TEXT EXCERPT:
• • • • • • •

ECHN President Peter Karl says the company has to cut expenses by 15 to 20 percent, and the communities it serves have an interest in knowing how this would be accomplished, especially since one option would be to close Rockville.

Two recent public hearings called by ECHN and Prospect provided little useful information. While Prospect said it planned to keep nearly all ECHN employees, honor union contracts, and maintain Rockville, it would not respond to the  Journal Inquirer's {of Manchester, Conn.} questions about how it might exact savings from ECHN's operations.

Maybe some hints will be obtained from Prospect by the state attorney general's office and health department, which will supervise the sale of ECHN and have asked Prospect for answers on about 50 issues.

Even so, Prospect is not likely to offer any long-term guarantees. Its plans will be good only until they change, and medicine is changing fast, in part because of government's increasing interventions, largely matters of shifting and concealing costs.

• • • • • • •

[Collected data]
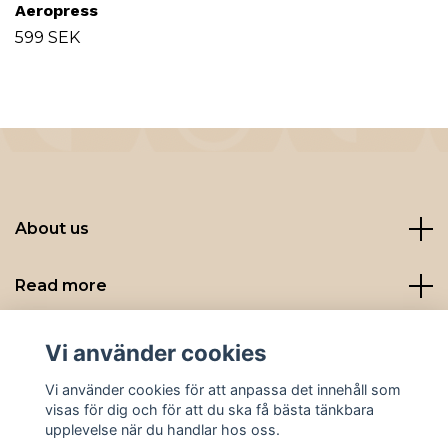
Aeropress
599 SEK
About us
Read more
Sociala medier
Vi använder cookies
Vi använder cookies för att anpassa det innehåll som
visas för dig och för att du ska få bästa tänkbara
upplevelse när du handlar hos oss.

• • • • • • •

In the excerpt about the sale of ECHN, list each thing Prospect said it planned to do at the public hearings.

OUTPUT:
- Keep nearly all ECHN employees
- Honor union contracts
- Maintain Rockville